Humbly submitted by your reader and fan,
“Alan Swann”
Before formatting this entry, I’d have been like, “I get it, but: nah.” After reading Alan’s case for it, I’m inclined to wave it through; I really don’t care for Hanks’s accent narrative in FG, and Robin Wright is sufficiently off-putting in it, though it’s the fault of the writing mostly, that it took me years to warm up to her.
But I have hollered “RUN FORST!” after various pets and niblings many many times. I did see it in the theater and it does have some shot stunners. And I owned the soundtrack and am not ashamed of the fact. Hanks’s Oscar was probably bullshit, but he’d be the first to suggest that, I suspect, and while it’s not the most…I don’t know, “challenging” movie, or rigorous, there’s something to be said for a hopeful movie like this that you can relax into like a Barcalounger: unwieldy, not chic, but for a nap you can’t beat it.
Readers?
Should Forrest Gump join the Poppy-Fields Movie Couch Of Fame?
- Yes'm (82%, 116 Votes)
- No sir (18%, 25 Votes)
Total Voters: 141
[Update 3/6/17: Looks like it’s in there!]
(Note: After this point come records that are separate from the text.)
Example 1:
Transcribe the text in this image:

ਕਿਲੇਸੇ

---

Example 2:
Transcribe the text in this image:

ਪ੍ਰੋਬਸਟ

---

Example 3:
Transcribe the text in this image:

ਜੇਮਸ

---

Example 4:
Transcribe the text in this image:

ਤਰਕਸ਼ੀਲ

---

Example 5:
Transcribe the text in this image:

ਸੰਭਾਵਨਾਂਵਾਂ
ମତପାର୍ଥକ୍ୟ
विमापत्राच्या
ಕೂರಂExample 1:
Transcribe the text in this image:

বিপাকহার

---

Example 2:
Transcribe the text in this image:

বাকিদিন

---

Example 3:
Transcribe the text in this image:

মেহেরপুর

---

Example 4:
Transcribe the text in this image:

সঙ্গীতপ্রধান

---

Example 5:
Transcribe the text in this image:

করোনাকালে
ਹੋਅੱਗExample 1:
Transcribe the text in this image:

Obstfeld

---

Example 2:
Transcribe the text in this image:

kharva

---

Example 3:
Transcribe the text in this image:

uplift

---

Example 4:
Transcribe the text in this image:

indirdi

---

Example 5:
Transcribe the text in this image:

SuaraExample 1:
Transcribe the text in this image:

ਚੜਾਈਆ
The Poppy-Fields Movie Couch Of Fame is here. To nominate your own PFM, email bunting at tomatonation dot com with a rundown of the criteria and your argument for why it deserves a cushion. If I use your entry, free loot shall be thine.
Tags: Eric Roth Forrest Gump movies poppy-fields movies Robert Zemeckis Robin Wright Tom Hanks you can't spell "readers" without "rad"
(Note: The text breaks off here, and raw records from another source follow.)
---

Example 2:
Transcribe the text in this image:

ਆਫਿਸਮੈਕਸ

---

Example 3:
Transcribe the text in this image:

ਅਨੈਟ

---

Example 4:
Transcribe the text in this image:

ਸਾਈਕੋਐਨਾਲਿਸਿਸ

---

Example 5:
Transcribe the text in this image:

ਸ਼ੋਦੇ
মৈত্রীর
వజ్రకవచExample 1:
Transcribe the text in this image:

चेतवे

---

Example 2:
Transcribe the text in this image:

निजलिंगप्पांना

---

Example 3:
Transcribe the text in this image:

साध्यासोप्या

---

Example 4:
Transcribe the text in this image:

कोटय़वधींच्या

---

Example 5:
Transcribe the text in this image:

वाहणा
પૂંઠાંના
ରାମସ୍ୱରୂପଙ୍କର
Whereas I can appreciate the popcult impact of this movie (and Sinise’s cheekbones), I just can’t. It’s the writing: so many objectionable tropes. It’s the casting of Sally Field as Forrest’s mom, when she’d played his love interest only a couple of years before. I paid to see it, I cried when I did, but I hated myself for doing both, even while it was happening. So I’m on ‘nah.’
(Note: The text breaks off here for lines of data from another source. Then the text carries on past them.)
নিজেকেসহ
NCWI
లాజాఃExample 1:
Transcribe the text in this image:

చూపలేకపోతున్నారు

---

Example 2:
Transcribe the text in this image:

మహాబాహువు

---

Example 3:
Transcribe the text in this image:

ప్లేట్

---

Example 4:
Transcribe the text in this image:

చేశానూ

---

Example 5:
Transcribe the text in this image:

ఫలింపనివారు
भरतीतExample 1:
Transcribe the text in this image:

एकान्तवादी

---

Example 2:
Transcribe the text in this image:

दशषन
I’m on “no,” only because while I liked the movie when it came out, now there’s just so much of it I would fast forward through or turn off.
I still haven’t seen it. It’s rapidly joining my list of “movies I don’t need to see because I already know all the good bits” along with Full Metal Jacket and most of Monty Python.
It was on AMC earlier this week and I got sucked into watching it, even though I’ve seen it a million times. A yes for me!
I had to vote no: I really, genuinely hated this movie so much that even just thinking about it today makes me angry.
Ugh. Even thinking about this simpering crapfest (uh… no offense?) is threatening to give me a rage stroke. No.